Data to use Block Start
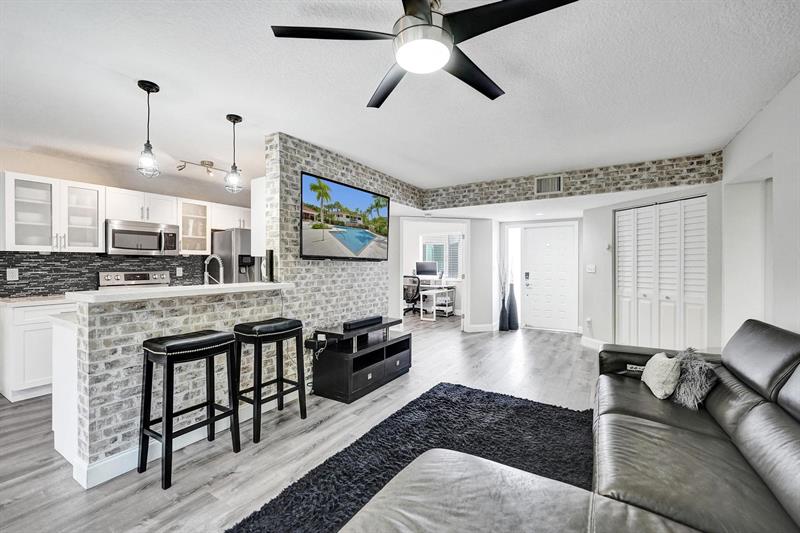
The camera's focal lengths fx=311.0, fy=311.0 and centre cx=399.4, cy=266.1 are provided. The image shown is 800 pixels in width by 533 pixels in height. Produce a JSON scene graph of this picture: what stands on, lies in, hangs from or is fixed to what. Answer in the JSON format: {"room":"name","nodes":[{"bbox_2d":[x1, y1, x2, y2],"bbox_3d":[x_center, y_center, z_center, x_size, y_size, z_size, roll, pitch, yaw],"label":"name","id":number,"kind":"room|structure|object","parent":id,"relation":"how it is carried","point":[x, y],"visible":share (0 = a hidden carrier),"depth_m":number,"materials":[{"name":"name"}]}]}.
{"room":"living room","nodes":[
{"label":"living room","id":0,"kind":"room"},
{"bbox_2d":[0,146,254,297],"bbox_3d":[-3.722,-0.022,3.955,0.136,2.532,4.492,0,0,33],"label":"kitchen wall","id":1,"kind":"structure","parent":0,"point":[16,167],"depth_m":3.92,"materials":[{"name":"paint"}]},
{"bbox_2d":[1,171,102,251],"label":"upper cabinet","id":2,"kind":"object","parent":1,"relation":"attached to","point":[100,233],"visible":0.99,"depth_m":3.29,"materials":[{"name":"white glass"}]},
{"bbox_2d":[0,251,211,296],"bbox_3d":[-3.626,0.084,3.997,0.012,0.478,2.075,0,0,33],"label":"tile backsplash","id":3,"kind":"structure","parent":1,"relation":"attached to","point":[0,271],"depth_m":3.72,"materials":[{"name":"tile"}]},
{"bbox_2d":[6,268,18,280],"bbox_3d":[-4.075,0.084,3.270,0.009,0.119,0.074,0,0,33],"label":"wall outlet","id":4,"kind":"object","parent":3,"relation":"attached to","point":[10,274],"visible":0.98,"depth_m":3.27,"materials":[{"name":"white plastic"}]},
{"bbox_2d":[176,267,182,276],"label":"wall socket","id":5,"kind":"object","parent":3,"relation":"attached to","point":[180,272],"visible":0.98,"depth_m":4.47,"materials":[{"name":"white plastic"}]},
{"bbox_2d":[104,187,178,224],"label":"upper cabinet","id":6,"kind":"object","parent":1,"relation":"attached to","point":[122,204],"visible":0.81,"depth_m":3.91,"materials":[{"name":"white paint"}]},
{"bbox_2d":[105,219,179,255],"bbox_3d":[-3.300,-0.348,3.986,0.456,0.411,0.746,0,0,33],"label":"microwave","id":7,"kind":"object","parent":6,"relation":"attached to","point":[116,230],"visible":0.98,"depth_m":3.84,"materials":[{"name":"silver metal"}]},
{"bbox_2d":[177,199,210,254],"bbox_3d":[-3.050,-0.561,4.537,0.376,0.768,0.445,0,0,33],"label":"glass cabinet","id":8,"kind":"object","parent":1,"relation":"attached to","point":[185,235],"visible":0.76,"depth_m":4.50,"materials":[{"name":"white glass"}]},
{"bbox_2d":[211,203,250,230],"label":"upper cabinet","id":9,"kind":"object","parent":1,"relation":"attached to","point":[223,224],"visible":0.61,"depth_m":4.86,"materials":[{"name":"white paint"}]},
{"bbox_2d":[63,286,291,484],"bbox_3d":[-1.519,0.722,2.373,0.159,1.079,1.466,0,0,33],"label":"half wall","id":10,"kind":"structure","parent":0,"point":[180,306],"depth_m":2.01,"materials":[{"name":"grey brick"}]},
{"bbox_2d":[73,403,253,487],"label":"baseboard","id":11,"kind":"structure","parent":10,"relation":"attached to","point":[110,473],"depth_m":1.97,"materials":[{"name":"white paint"}]},
{"bbox_2d":[67,281,294,303],"bbox_3d":[-1.555,0.180,2.478,0.702,0.042,1.519,0,0,33],"label":"bar countertop","id":12,"kind":"structure","parent":10,"relation":"attached to","point":[151,291],"depth_m":2.08,"materials":[{"name":"white stone"}]},
{"bbox_2d":[265,249,274,280],"bbox_3d":[-1.226,-0.004,2.934,0.087,0.294,0.069,0,0,33],"label":"speaker","id":13,"kind":"object","parent":12,"relation":"on","point":[270,255],"visible":0.98,"depth_m":2.90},
{"bbox_2d":[204,254,223,283],"bbox_3d":[-1.761,0.111,2.936,0.243,0.438,0.117,0,0,33],"label":"faucet","id":14,"kind":"object","parent":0,"point":[205,269],"visible":0.87,"depth_m":2.93,"materials":[{"name":"silver metal"}]},
{"bbox_2d":[0,315,597,532],"bbox_3d":[-0.227,1.303,3.470,7.566,0.100,10.110,0,0,33],"label":"floor","id":15,"kind":"structure","parent":0,"point":[18,488],"depth_m":2.23,"materials":[{"name":"wood"}]},
{"bbox_2d":[0,299,75,402],"bbox_3d":[-3.491,0.802,3.359,0.620,0.893,1.023,0,0,33],"label":"base cabinet","id":16,"kind":"object","parent":15,"relation":"on","point":[30,323],"visible":0.52,"depth_m":2.91,"materials":[{"name":"white paint"}]},
{"bbox_2d":[0,294,68,305],"bbox_3d":[-3.666,0.341,3.242,0.675,0.038,0.958,0,0,33],"label":"countertop","id":17,"kind":"structure","parent":16,"relation":"on","point":[8,302],"depth_m":3.04,"materials":[{"name":"white stone"}]},
{"bbox_2d":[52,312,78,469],"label":"base cabinet","id":18,"kind":"object","parent":15,"relation":"on","point":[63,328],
Data to use Block End
Description of the task —
Write the data above out again exactly, minus its pictures.

Answer —
The camera's focal lengths fx=311.0, fy=311.0 and centre cx=399.4, cy=266.1 are provided. The image shown is 800 pixels in width by 533 pixels in height. Produce a JSON scene graph of this picture: what stands on, lies in, hangs from or is fixed to what. Answer in the JSON format: {"room":"name","nodes":[{"bbox_2d":[x1, y1, x2, y2],"bbox_3d":[x_center, y_center, z_center, x_size, y_size, z_size, roll, pitch, yaw],"label":"name","id":number,"kind":"room|structure|object","parent":id,"relation":"how it is carried","point":[x, y],"visible":share (0 = a hidden carrier),"depth_m":number,"materials":[{"name":"name"}]}]}.
{"room":"living room","nodes":[
{"label":"living room","id":0,"kind":"room"},
{"bbox_2d":[0,146,254,297],"bbox_3d":[-3.722,-0.022,3.955,0.136,2.532,4.492,0,0,33],"label":"kitchen wall","id":1,"kind":"structure","parent":0,"point":[16,167],"depth_m":3.92,"materials":[{"name":"paint"}]},
{"bbox_2d":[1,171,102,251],"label":"upper cabinet","id":2,"kind":"object","parent":1,"relation":"attached to","point":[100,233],"visible":0.99,"depth_m":3.29,"materials":[{"name":"white glass"}]},
{"bbox_2d":[0,251,211,296],"bbox_3d":[-3.626,0.084,3.997,0.012,0.478,2.075,0,0,33],"label":"tile backsplash","id":3,"kind":"structure","parent":1,"relation":"attached to","point":[0,271],"depth_m":3.72,"materials":[{"name":"tile"}]},
{"bbox_2d":[6,268,18,280],"bbox_3d":[-4.075,0.084,3.270,0.009,0.119,0.074,0,0,33],"label":"wall outlet","id":4,"kind":"object","parent":3,"relation":"attached to","point":[10,274],"visible":0.98,"depth_m":3.27,"materials":[{"name":"white plastic"}]},
{"bbox_2d":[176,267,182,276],"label":"wall socket","id":5,"kind":"object","parent":3,"relation":"attached to","point":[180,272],"visible":0.98,"depth_m":4.47,"materials":[{"name":"white plastic"}]},
{"bbox_2d":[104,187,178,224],"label":"upper cabinet","id":6,"kind":"object","parent":1,"relation":"attached to","point":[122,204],"visible":0.81,"depth_m":3.91,"materials":[{"name":"white paint"}]},
{"bbox_2d":[105,219,179,255],"bbox_3d":[-3.300,-0.348,3.986,0.456,0.411,0.746,0,0,33],"label":"microwave","id":7,"kind":"object","parent":6,"relation":"attached to","point":[116,230],"visible":0.98,"depth_m":3.84,"materials":[{"name":"silver metal"}]},
{"bbox_2d":[177,199,210,254],"bbox_3d":[-3.050,-0.561,4.537,0.376,0.768,0.445,0,0,33],"label":"glass cabinet","id":8,"kind":"object","parent":1,"relation":"attached to","point":[185,235],"visible":0.76,"depth_m":4.50,"materials":[{"name":"white glass"}]},
{"bbox_2d":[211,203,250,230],"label":"upper cabinet","id":9,"kind":"object","parent":1,"relation":"attached to","point":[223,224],"visible":0.61,"depth_m":4.86,"materials":[{"name":"white paint"}]},
{"bbox_2d":[63,286,291,484],"bbox_3d":[-1.519,0.722,2.373,0.159,1.079,1.466,0,0,33],"label":"half wall","id":10,"kind":"structure","parent":0,"point":[180,306],"depth_m":2.01,"materials":[{"name":"grey brick"}]},
{"bbox_2d":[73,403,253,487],"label":"baseboard","id":11,"kind":"structure","parent":10,"relation":"attached to","point":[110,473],"depth_m":1.97,"materials":[{"name":"white paint"}]},
{"bbox_2d":[67,281,294,303],"bbox_3d":[-1.555,0.180,2.478,0.702,0.042,1.519,0,0,33],"label":"bar countertop","id":12,"kind":"structure","parent":10,"relation":"attached to","point":[151,291],"depth_m":2.08,"materials":[{"name":"white stone"}]},
{"bbox_2d":[265,249,274,280],"bbox_3d":[-1.226,-0.004,2.934,0.087,0.294,0.069,0,0,33],"label":"speaker","id":13,"kind":"object","parent":12,"relation":"on","point":[270,255],"visible":0.98,"depth_m":2.90},
{"bbox_2d":[204,254,223,283],"bbox_3d":[-1.761,0.111,2.936,0.243,0.438,0.117,0,0,33],"label":"faucet","id":14,"kind":"object","parent":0,"point":[205,269],"visible":0.87,"depth_m":2.93,"materials":[{"name":"silver metal"}]},
{"bbox_2d":[0,315,597,532],"bbox_3d":[-0.227,1.303,3.470,7.566,0.100,10.110,0,0,33],"label":"floor","id":15,"kind":"structure","parent":0,"point":[18,488],"depth_m":2.23,"materials":[{"name":"wood"}]},
{"bbox_2d":[0,299,75,402],"bbox_3d":[-3.491,0.802,3.359,0.620,0.893,1.023,0,0,33],"label":"base cabinet","id":16,"kind":"object","parent":15,"relation":"on","point":[30,323],"visible":0.52,"depth_m":2.91,"materials":[{"name":"white paint"}]},
{"bbox_2d":[0,294,68,305],"bbox_3d":[-3.666,0.341,3.242,0.675,0.038,0.958,0,0,33],"label":"countertop","id":17,"kind":"structure","parent":16,"relation":"on","point":[8,302],"depth_m":3.04,"materials":[{"name":"white stone"}]},
{"bbox_2d":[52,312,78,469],"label":"base cabinet","id":18,"kind":"object","parent":15,"relation":"on","point":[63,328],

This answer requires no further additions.